> _Given instruction_: In the entries below, swap every "common name" for "vernacular name" and reproduce all lines with no other changes.

====== Excerpted data

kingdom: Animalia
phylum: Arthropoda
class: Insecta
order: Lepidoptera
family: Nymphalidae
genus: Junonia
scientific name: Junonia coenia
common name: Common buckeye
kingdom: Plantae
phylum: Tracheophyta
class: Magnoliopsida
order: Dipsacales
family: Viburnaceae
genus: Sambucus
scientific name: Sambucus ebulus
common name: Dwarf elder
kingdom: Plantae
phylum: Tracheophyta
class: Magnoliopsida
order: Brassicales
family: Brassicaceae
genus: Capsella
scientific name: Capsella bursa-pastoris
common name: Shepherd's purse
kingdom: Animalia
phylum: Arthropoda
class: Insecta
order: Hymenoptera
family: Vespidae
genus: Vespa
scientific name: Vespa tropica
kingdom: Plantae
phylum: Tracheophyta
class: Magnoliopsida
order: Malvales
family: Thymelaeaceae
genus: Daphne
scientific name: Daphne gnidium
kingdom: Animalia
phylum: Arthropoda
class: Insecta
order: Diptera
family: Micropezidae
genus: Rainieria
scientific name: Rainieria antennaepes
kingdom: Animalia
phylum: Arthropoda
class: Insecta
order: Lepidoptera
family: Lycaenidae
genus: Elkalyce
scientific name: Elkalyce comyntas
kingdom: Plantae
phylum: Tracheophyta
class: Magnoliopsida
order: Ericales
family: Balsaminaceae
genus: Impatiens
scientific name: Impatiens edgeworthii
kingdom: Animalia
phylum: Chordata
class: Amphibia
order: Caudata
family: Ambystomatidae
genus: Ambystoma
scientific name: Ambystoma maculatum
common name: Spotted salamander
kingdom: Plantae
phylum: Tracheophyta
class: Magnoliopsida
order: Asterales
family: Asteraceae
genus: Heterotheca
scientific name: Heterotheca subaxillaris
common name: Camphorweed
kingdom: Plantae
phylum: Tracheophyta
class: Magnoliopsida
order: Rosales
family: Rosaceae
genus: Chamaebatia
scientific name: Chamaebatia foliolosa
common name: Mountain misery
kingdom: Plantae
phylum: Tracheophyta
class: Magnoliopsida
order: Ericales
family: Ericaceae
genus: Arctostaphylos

============

> _Complete response_:
kingdom: Animalia
phylum: Arthropoda
class: Insecta
order: Lepidoptera
family: Nymphalidae
genus: Junonia
scientific name: Junonia coenia
vernacular name: Common buckeye
kingdom: Plantae
phylum: Tracheophyta
class: Magnoliopsida
order: Dipsacales
family: Viburnaceae
genus: Sambucus
scientific name: Sambucus ebulus
vernacular name: Dwarf elder
kingdom: Plantae
phylum: Tracheophyta
class: Magnoliopsida
order: Brassicales
family: Brassicaceae
genus: Capsella
scientific name: Capsella bursa-pastoris
vernacular name: Shepherd's purse
kingdom: Animalia
phylum: Arthropoda
class: Insecta
order: Hymenoptera
family: Vespidae
genus: Vespa
scientific name: Vespa tropica
kingdom: Plantae
phylum: Tracheophyta
class: Magnoliopsida
order: Malvales
family: Thymelaeaceae
genus: Daphne
scientific name: Daphne gnidium
kingdom: Animalia
phylum: Arthropoda
class: Insecta
order: Diptera
family: Micropezidae
genus: Rainieria
scientific name: Rainieria antennaepes
kingdom: Animalia
phylum: Arthropoda
class: Insecta
order: Lepidoptera
family: Lycaenidae
genus: Elkalyce
scientific name: Elkalyce comyntas
kingdom: Plantae
phylum: Tracheophyta
class: Magnoliopsida
order: Ericales
family: Balsaminaceae
genus: Impatiens
scientific name: Impatiens edgeworthii
kingdom: Animalia
phylum: Chordata
class: Amphibia
order: Caudata
family: Ambystomatidae
genus: Ambystoma
scientific name: Ambystoma maculatum
vernacular name: Spotted salamander
kingdom: Plantae
phylum: Tracheophyta
class: Magnoliopsida
order: Asterales
family: Asteraceae
genus: Heterotheca
scientific name: Heterotheca subaxillaris
vernacular name: Camphorweed
kingdom: Plantae
phylum: Tracheophyta
class: Magnoliopsida
order: Rosales
family: Rosaceae
genus: Chamaebatia
scientific name: Chamaebatia foliolosa
vernacular name: Mountain misery
kingdom: Plantae
phylum: Tracheophyta
class: Magnoliopsida
order: Ericales
family: Ericaceae
genus: Arctostaphylos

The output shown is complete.